Third, it reframes diversification as a geometric return engine rather than merely a defensive measure. Adding low-correlation assets to a portfolio, even those with lower individual arithmetic returns, can raise the portfolio’s geometric mean by reducing overall variance. This is the mathematical basis for rebalancing as a return enhancer: by periodically selling appreciated assets and buying laggards, you reduce portfolio variance and therefore improve compounding. Research on rebalanced diversified portfolios consistently shows this effect, and it is entirely explicable through the volatility drag formula rather than through any claim about market timing.
Finally, it reinstates survival as a primary investment objective rather than a secondary one. An investor who never experiences permanent capital impairment will eventually accumulate significant wealth through compounding, even with modest returns. An investor who earns higher arithmetic returns but periodically suffers severe drawdowns may end up with less, because each recovery cycle is increasingly burdened by the accumulated cost of past losses. In an ergodic world, the average is a guide. In the world you actually invest in, the path is everything.
Frequently Asked Questions
Q: If the geometric mean is what matters, why do financial products advertise arithmetic returns?
A: Arithmetic returns are higher, simpler to compute, and easier to compare over short periods. They are also the legally required disclosure in most jurisdictions. The gap between arithmetic and geometric return only becomes visible over long horizons, and by then you are locked into the product. Awareness of this gap is one of the most practical things a long-term investor can carry into every performance comparison they read.
Q: Does ergodicity mean you should never use leverage?
A: Not categorically. Small amounts of leverage applied conservatively, well below the Kelly optimal fraction, can raise geometric returns in specific circumstances, particularly when the underlying asset has a high Sharpe ratio and the leverage cost is low. The problem is that most retail leverage products apply leverage that is far above the Kelly fraction, introduce forced-liquidation risk, and compound the volatility drag problem through daily rebalancing. The bar for justifying leverage is higher than most analyses suggest.
Q: How does this relate to dollar-cost averaging?
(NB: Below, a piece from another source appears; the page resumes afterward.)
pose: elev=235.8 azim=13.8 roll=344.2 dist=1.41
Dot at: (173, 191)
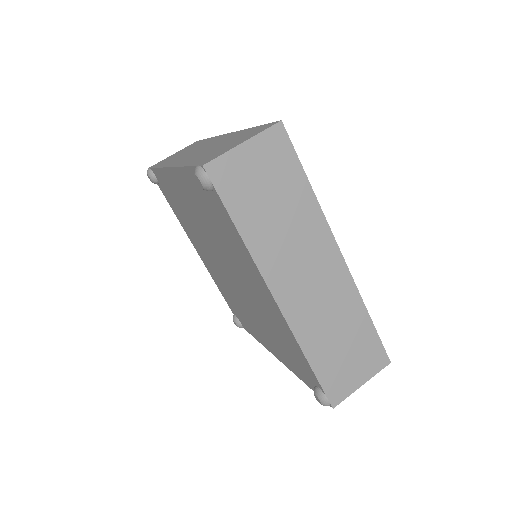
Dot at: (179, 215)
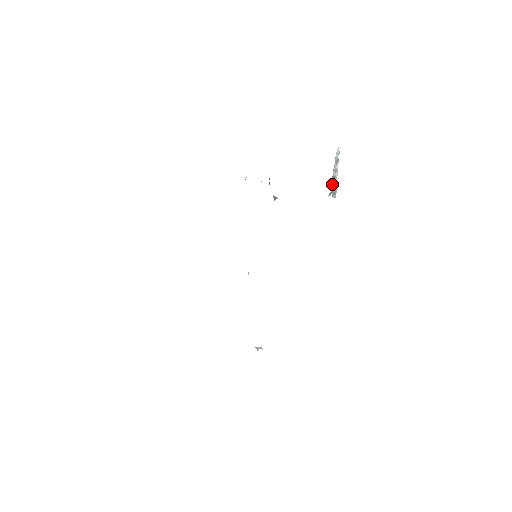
A: Dollar-cost averaging is an ergodicity-aware practice even if it is rarely described that way. By investing fixed amounts at regular intervals rather than lump sums, you naturally buy more shares when prices are low and fewer when prices are high, reducing the average cost basis below the arithmetic average price paid. More importantly, periodic investing keeps you in the market through high-variance periods without concentrating your full capital at potentially high-variance entry points. The benefit is partly in the cost basis and partly in the path management.
Q: Is this why Warren Buffett emphasises never losing money?
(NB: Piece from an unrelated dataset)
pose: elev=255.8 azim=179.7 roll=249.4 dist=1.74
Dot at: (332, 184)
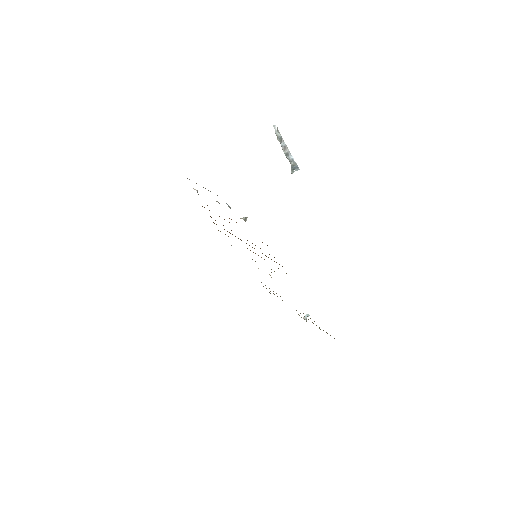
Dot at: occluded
A: Almost certainly. Buffett’s first rule, “never lose money,” and second rule, “never forget rule one,” read as quips, but they encode a deep geometric principle. In a compounding system, large losses are not merely setbacks proportional to their size. They destroy years of future compounding capacity. An investor who avoids a 50% loss and earns a steady geometric return will, over a long horizon, substantially outperform one who earned higher arithmetic returns but suffered severe drawdowns along the way. Buffett’s record reflects this not just in the stocks he chose but in the consistent avoidance of catastrophic loss across every market cycle he has lived through.